A previous study showed that miR-31 was expressed during osteogenic differentiation and mineralization of human BM-MSCs. It modulated the expression of the bone-specific transcription factors during osteogenic differentiation52. Interestingly, the expression of miR-31 progressively declined during the osteogenic differentiation of BM-MSCs53. Specific miR-31 inhibition increases the expression of Osx, an osteoblast-specific transcription factor, in osteosarcoma cell lines. This also occurred in CH-MSCs and PL-MSCs suggesting that miR-31 regulates the feedback loop that determines osteogenic differentiation of both CH-MSCs and PL-MSCs. Additionally, this regulation coincided with an increase in ALP activity and expression of the osteogenic transcription factors, Runx-2. In skeletogenesis, Runx-2 and Osx are critical transcription factors that play important roles in the cell-fate decision process through which mesenchymal cells become chondrocytes and osteoblasts, through activation of cell type-specific genes. Runx-2, an early differentiation factor, is expressed in the condensed mesenchymal cells. Runx-2-expressing cells keep apart from osteochondroprogenitors to form precursor osteoblasts. Expression of Osx in Runx-2-expressing precursors induces these cells to differentiate into mature osteoblasts, and finally into osteocytes during bone formation54. Therefore, the manipulation of Osx expression using miRNA is an appealing option in bone repair.

It has been reported that BMP-2 is the direct target of miR‐106a, and the upregulation of miR‐106a led to the suppression of BMP-2 expression55. This study demonstrates that the transfection of anti-miR106a could enhance the osteogenic differentiation capacity of both CH-MSCs and PL-MSCs as evidenced by increased ALP expression and osteogenic gene expression. Downregulation of miR-106a by a miRNA inhibitor increased the osteogenic differentiation potential of both CH-MSCs and PL-MSCs similar to BMP-2 treatment. This supports the hypothesis that miR-106a has a negative regulatory effect on osteogenic lineage specification.
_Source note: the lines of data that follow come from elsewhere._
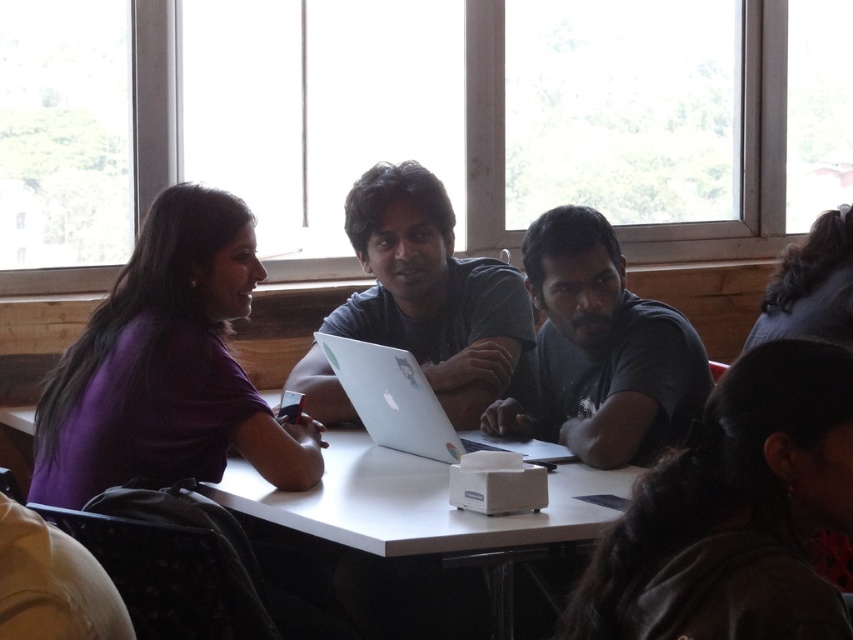
Question: Estimate the real-world distances between objects in this image. Which object is farther from the purple matte shirt at left?

Choices:
 (A) white glossy table at center
 (B) dark gray shirt at lower right
 (C) gray matte shirt at center
 (D) silver metallic laptop at center

Answer: (B)

Question: Can you confirm if dark gray shirt at lower right is positioned to the right of purple matte shirt at left?

Choices:
 (A) yes
 (B) no

Answer: (A)

Question: Can you confirm if dark gray shirt at lower right is positioned to the left of purple matte shirt at left?

Choices:
 (A) no
 (B) yes

Answer: (A)

Question: Estimate the real-world distances between objects in this image. Which object is farther from the purple matte shirt at left?

Choices:
 (A) silver metallic laptop at center
 (B) satin gray laptop at center
 (C) gray matte shirt at center

Answer: (C)

Question: Which point is closer to the camera taking this photo?

Choices:
 (A) [x=614, y=291]
 (B) [x=851, y=499]
 (C) [x=402, y=548]

Answer: (B)

Question: Can you confirm if dark gray shirt at lower right is bigger than silver metallic laptop at center?

Choices:
 (A) no
 (B) yes

Answer: (A)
Supplementing miR-148a activity inhibited cell growth and diminished BM-MSCs capacity to differentiate into osteoblast56. In contrast, inhibition of miR-148a enhanced the osteogenic differentiation ability of CH-MSCs and PL-MSCs. A previous study showed that overexpression of miR-148a promoted osteoclastogenesis, whereas inhibition of miR-148a attenuated osteoclastogenesis. Mice lacking miR-148a exhibited a significant increase in bone mass57. Among 3 miRNA inhibitors, anti-miR-148a showed the highest osteogenic enhancing effect on PL-MSCs. Consequently, PL-MSCs treated with anti-miR148a exhibited the highest ALP activity and the highest expressions of Runx-2 and Osx. On the other hand, CH-MSCs treated with anti-miR-31 exhibited the highest ALP activity and highest expressions of Runx-2 and Osx. These miRNAs, as post-transcriptional regulators of osteogenic differentiation, may serve as novel therapeutic agents for osteogenesis-related disorders.

Conclusion

MSCs represent a population of cells with the potential to contribute to future treatments of a wide range of degenerative diseases. This study demonstrates that chorion and placenta are good alternative sources of MSCs. Treatment with BMP-2 enhanced osteogenic differentiation potential of CH-MSCs and PL-MSCs by up-regulating the expression of osteogenic genes including Runx-2, Osx, and Ocn. On the other hand, the expression of miR-31, miR-106a, and miR-148a progressively decreased during osteogenic differentiation. The transient transfection with anti-miR31, anti-miR106a, and anti-miR148a increased ALP activity and the expression of osteogenic genes of both CH-MSCs and PL-MSCs. The data suggest that the inhibition of specific miRNAs might be used to enhance the osteogenic differentiation of CH-MSCs and PL-MSCs to supplement the limited supply of BM-MSCs for bone regeneration. However, further in vivo experiments are required to assess the validity of this approach.